Оркестранты — их было четверо — переглянулись, и грянули:
Где-то за городом
Очень недорого
Папа купил автомобиль…
— Напрасно вы так считаете, — шутливо погрозил музыкантам вилкой Герман Бариевич. — Последняя модель — «рейкджер-джип». Вездеход для наших дорог.
— Какого цвета?
— В цвет ваших глаз, мадам, зеленого. Горько! Очень горь-ко…
Свадьба получилась веселая, чуточку шальная. Герман Бариевич много и охотно танцевал с Карининой мамой. И всякий раз, когда он подавал руку элегантной польке с безумным разрезом платья на левом бедре, не оставлявшем сомнений, от кого невесте достались такие красивые ноги, оркестранты начинали что-нибудь медленное и томное — из давней юности танцоров.
Далеко-далеко, где кочуют туманы…
Еремеев расслабился и позволил себе выпить больше обычной, весьма строгой нормы, и поэтому от всей свадьбы у него осталось в памяти только резкое впечатление: Анастасия танцевала танго с Радиком, держа безногого урода на руках, словно куклу. От этого зрелища Еремеев на минуту протрезвел, а потом все опять закружилось в пестром тумане.

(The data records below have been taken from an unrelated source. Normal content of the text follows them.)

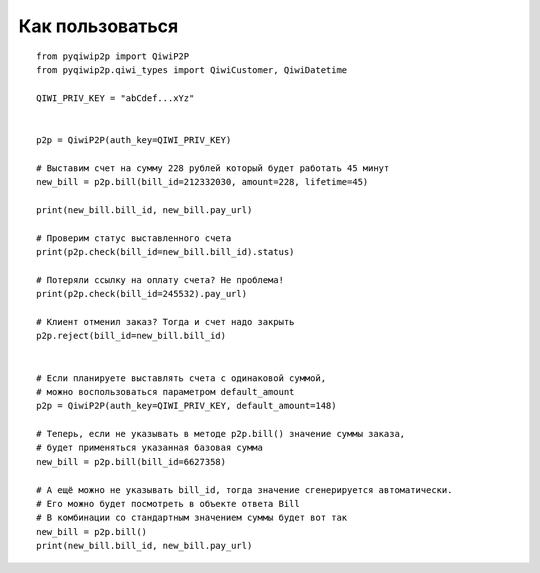 Как пользоваться
================

::

 from pyqiwip2p import QiwiP2P
 from pyqiwip2p.qiwi_types import QiwiCustomer, QiwiDatetime

 QIWI_PRIV_KEY = "abCdef...xYz"


 p2p = QiwiP2P(auth_key=QIWI_PRIV_KEY)

 # Выставим счет на сумму 228 рублей который будет работать 45 минут
 new_bill = p2p.bill(bill_id=212332030, amount=228, lifetime=45)

 print(new_bill.bill_id, new_bill.pay_url)

 # Проверим статус выставленного счета
 print(p2p.check(bill_id=new_bill.bill_id).status)

 # Потеряли ссылку на оплату счета? Не проблема!
 print(p2p.check(bill_id=245532).pay_url)

 # Клиент отменил заказ? Тогда и счет надо закрыть
 p2p.reject(bill_id=new_bill.bill_id)


 # Если планируете выставлять счета с одинаковой суммой,
 # можно воспользоваться параметром default_amount
 p2p = QiwiP2P(auth_key=QIWI_PRIV_KEY, default_amount=148)

 # Теперь, если не указывать в методе p2p.bill() значение суммы заказа,
 # будет применяться указанная базовая сумма
 new_bill = p2p.bill(bill_id=6627358)

 # А ещё можно не указывать bill_id, тогда значение сгенерируется автоматически.
 # Его можно будет посмотреть в объекте ответа Bill
 # В комбинации со стандартным значением суммы будет вот так
 new_bill = p2p.bill()
 print(new_bill.bill_id, new_bill.pay_url)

Анастасия ворковала Карине:
— Счастливая! Первая брачная ночь и в Вене.
К шести часам вечера Леонкавалло отвез их в международный аэропорт, сиявший оранжевым кристаллом в темени сентябрьской ночи.
Глава восьмая
ВЕНСКИЕ КАНИКУЛЫ ИЛИ С ЧЕМ ЕДЯТ БЕТАПРОТЕИН?
За границей Еремеев был только в Египте, где в александрийском порту ремонтировалась его подводная лодка, и в Афгане. Вена покорила его еще в самолете, когда над Дунаем лайнер в вираже завалился на крыло, и в иллюминаторы ударило огнище прекрасного, как штраусовский вальс, города. Зубчатая пика Стефанского собора, подсвеченная снизу, метила в бугристый шар полной луны…
Потом в одну ленту слились дворцы, храмы, лепные фасады особняков, вилл, отелей, банков, ресторанов…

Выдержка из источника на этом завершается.